» The task
In the entries that follow, find the line containing "Je kunt jouw logo in de", then output exactly every line from the first through that one.

» The data
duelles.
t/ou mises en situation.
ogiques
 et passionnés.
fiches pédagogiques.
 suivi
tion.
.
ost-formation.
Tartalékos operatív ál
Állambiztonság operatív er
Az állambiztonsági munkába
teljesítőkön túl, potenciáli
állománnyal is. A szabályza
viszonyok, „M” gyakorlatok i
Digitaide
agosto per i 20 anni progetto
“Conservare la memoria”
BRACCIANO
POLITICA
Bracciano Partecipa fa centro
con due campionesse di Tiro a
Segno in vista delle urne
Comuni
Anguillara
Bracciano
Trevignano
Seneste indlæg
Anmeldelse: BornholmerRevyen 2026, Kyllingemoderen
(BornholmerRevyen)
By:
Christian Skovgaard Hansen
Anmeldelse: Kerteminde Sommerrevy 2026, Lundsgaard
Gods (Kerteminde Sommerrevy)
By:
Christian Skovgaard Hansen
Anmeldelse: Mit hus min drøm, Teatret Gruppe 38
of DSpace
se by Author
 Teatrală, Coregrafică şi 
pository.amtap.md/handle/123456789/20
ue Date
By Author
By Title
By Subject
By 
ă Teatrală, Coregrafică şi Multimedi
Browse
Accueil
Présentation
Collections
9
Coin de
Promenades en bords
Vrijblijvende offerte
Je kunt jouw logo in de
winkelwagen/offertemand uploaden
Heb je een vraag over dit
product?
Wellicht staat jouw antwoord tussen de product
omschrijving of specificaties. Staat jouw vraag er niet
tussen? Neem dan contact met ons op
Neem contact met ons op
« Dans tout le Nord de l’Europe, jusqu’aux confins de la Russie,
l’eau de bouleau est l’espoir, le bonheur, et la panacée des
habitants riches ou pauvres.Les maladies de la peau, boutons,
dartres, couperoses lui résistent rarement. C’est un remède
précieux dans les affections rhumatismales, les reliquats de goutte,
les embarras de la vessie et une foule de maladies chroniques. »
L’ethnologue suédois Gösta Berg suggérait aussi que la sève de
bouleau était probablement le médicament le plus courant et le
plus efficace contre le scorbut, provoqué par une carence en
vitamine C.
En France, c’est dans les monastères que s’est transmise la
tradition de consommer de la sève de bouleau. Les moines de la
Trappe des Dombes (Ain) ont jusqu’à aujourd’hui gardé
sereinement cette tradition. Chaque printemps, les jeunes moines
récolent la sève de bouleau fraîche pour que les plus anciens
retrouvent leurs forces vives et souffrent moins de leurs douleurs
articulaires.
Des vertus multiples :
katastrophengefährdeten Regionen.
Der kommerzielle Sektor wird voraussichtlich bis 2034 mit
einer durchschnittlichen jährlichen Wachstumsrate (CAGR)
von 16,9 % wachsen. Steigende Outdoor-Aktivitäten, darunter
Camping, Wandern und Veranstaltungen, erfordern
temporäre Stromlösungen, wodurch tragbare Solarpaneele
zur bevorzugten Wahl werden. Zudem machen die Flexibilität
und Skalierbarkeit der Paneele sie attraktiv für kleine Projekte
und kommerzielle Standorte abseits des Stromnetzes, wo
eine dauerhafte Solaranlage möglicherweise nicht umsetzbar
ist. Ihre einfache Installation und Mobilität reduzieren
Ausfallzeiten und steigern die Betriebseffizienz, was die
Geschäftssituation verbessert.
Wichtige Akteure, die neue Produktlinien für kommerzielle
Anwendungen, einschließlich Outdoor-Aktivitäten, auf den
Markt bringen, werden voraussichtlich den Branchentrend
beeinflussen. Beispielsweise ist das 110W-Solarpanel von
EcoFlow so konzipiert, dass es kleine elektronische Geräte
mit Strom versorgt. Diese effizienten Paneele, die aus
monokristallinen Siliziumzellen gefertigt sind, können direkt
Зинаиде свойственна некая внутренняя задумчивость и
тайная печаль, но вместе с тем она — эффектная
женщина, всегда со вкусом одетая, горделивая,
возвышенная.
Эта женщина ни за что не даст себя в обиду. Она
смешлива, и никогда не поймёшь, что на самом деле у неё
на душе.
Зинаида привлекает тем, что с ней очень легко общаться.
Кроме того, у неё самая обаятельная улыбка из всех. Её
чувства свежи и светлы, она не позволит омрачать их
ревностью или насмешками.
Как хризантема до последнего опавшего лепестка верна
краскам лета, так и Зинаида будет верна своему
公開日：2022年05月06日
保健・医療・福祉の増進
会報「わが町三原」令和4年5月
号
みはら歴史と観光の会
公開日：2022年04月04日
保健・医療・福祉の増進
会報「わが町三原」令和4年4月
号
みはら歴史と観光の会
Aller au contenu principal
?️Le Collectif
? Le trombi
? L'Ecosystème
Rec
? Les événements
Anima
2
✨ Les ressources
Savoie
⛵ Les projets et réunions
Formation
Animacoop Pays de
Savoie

» Solution below
duelles.
t/ou mises en situation.
ogiques
 et passionnés.
fiches pédagogiques.
 suivi
tion.
.
ost-formation.
Tartalékos operatív ál
Állambiztonság operatív er
Az állambiztonsági munkába
teljesítőkön túl, potenciáli
állománnyal is. A szabályza
viszonyok, „M” gyakorlatok i
Digitaide
agosto per i 20 anni progetto
“Conservare la memoria”
BRACCIANO
POLITICA
Bracciano Partecipa fa centro
con due campionesse di Tiro a
Segno in vista delle urne
Comuni
Anguillara
Bracciano
Trevignano
Seneste indlæg
Anmeldelse: BornholmerRevyen 2026, Kyllingemoderen
(BornholmerRevyen)
By:
Christian Skovgaard Hansen
Anmeldelse: Kerteminde Sommerrevy 2026, Lundsgaard
Gods (Kerteminde Sommerrevy)
By:
Christian Skovgaard Hansen
Anmeldelse: Mit hus min drøm, Teatret Gruppe 38
of DSpace
se by Author
 Teatrală, Coregrafică şi 
pository.amtap.md/handle/123456789/20
ue Date
By Author
By Title
By Subject
By 
ă Teatrală, Coregrafică şi Multimedi
Browse
Accueil
Présentation
Collections
9
Coin de
Promenades en bords
Vrijblijvende offerte
Je kunt jouw logo in de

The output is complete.